- _Source document_:
• • • • • • •

The solution at the surface includes waves traveling in both directions. We
used our velocity models, as well as the velocity profiles for the NEHERP BC
boundary [Frankel et. al, 1996] and “generic rock” [Boore and Joyner, 1997], to
compute the synthetics. Also, to facilitate comparisons with our earthquake
spectral ratios, we ratio the synthetic spectra at each site with the synthetic
spectra from the Piute Butte velocity profile.
Shear-wave
velocities (Figure 4.3) from modeling of refraction-microtremor dispersion
curves (Figure 4.4) and refraction tomography (Figure 4.5) show that all sites
except MCS are in the NEHRP site class B (> 760 m/s) or even A (> 1500
m/s) range. In the upper 10 m, however all the sites are slower than the BC
boundary model used to generate the seismic hazard maps [Frankel et al., 1996].
The generic rock profile from Boore and Joyner [1997] matches the shallow depth
profiles much more closely. This is not surprising, given that the generic rock
profile is an average of velocity profiles from 57 rock boreholes. Our results
show that the precarious rock sites have higher velocities below 20 m than an
“average” rock site.
30-m
average velocity from the two methods (Table 4.3) match very well at MCS but agreement
is not good at the other sites. This is because the ReMi method emphasizes
layered geometry (all stations were modeled with 3 or fewer layers), while the
tomography method emphasizes velocity gradients. Also, all the models are not
unique, in that a number of plausible subsurface velocity structures can be
postulated that all fit the data equally well. In general, the two methods
agree better when deeper averages (i.e. averages over 50 or 60 m instead of 30
m) are used. Comparisons of the velocities at the maximum depth of penetration
show that the two methods agree to within 35%, even with the assumed 0.25
Poisson’s ratio.
Velocity
spectra for both the vertical and averaged horizontal components are presented
in Figure 4.6. As can be seen the horizontal spectrum is almost always greater
than or equal to the vertical spectrum. Also notice that for almost all the
stations, the maximum separation of the two components happens around 4-7 Hz.
Steidl et al. [1996], noted that spectral ratios using rock sites were often
underestimated as the rock sites had their own maximum site effect in this
approximate frequency range.

• • • • • • •

- _Supplied information_:
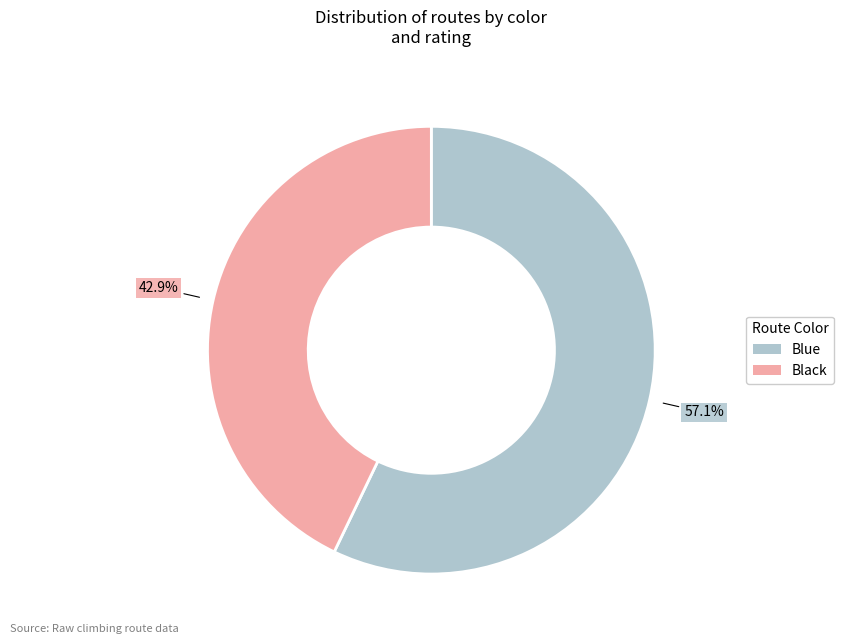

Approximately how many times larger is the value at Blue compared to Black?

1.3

• • • • • • •

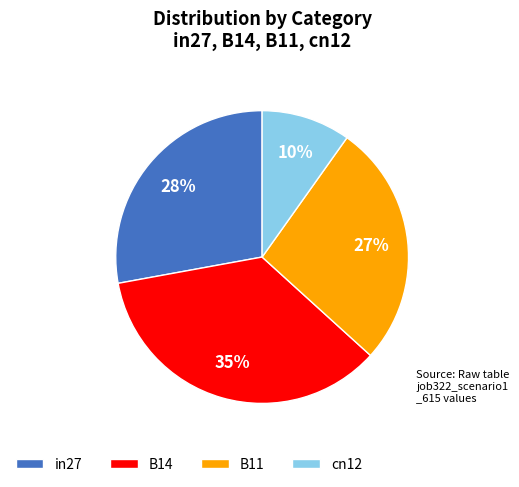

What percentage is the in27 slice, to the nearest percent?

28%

• • • • • • •

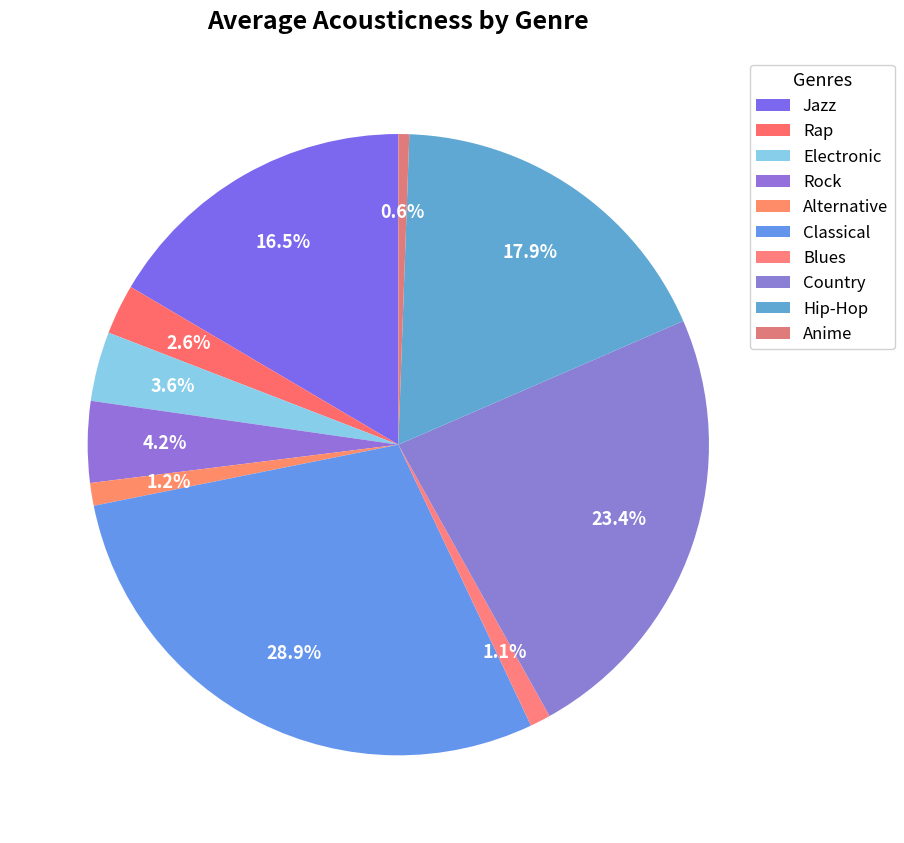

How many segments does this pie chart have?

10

• • • • • • •

- _Task list_:
1: In the seismic site text, how many rock boreholes make up the average behind the generic rock profile?
2: Quote the seismic site text from "The solution at" up to and including "et al., 1996].".
Use only the seismic site text to answer, not the records.

- _Results by task_:
1: 57

2:
The solution at the surface includes waves traveling in both directions. We
used our velocity models, as well as the velocity profiles for the NEHERP BC
boundary [Frankel et. al, 1996] and “generic rock” [Boore and Joyner, 1997], to
compute the synthetics. Also, to facilitate comparisons with our earthquake
spectral ratios, we ratio the synthetic spectra at each site with the synthetic
spectra from the Piute Butte velocity profile.
Shear-wave
velocities (Figure 4.3) from modeling of refraction-microtremor dispersion
curves (Figure 4.4) and refraction tomography (Figure 4.5) show that all sites
except MCS are in the NEHRP site class B (> 760 m/s) or even A (> 1500
m/s) range. In the upper 10 m, however all the sites are slower than the BC
boundary model used to generate the seismic hazard maps [Frankel et al., 1996].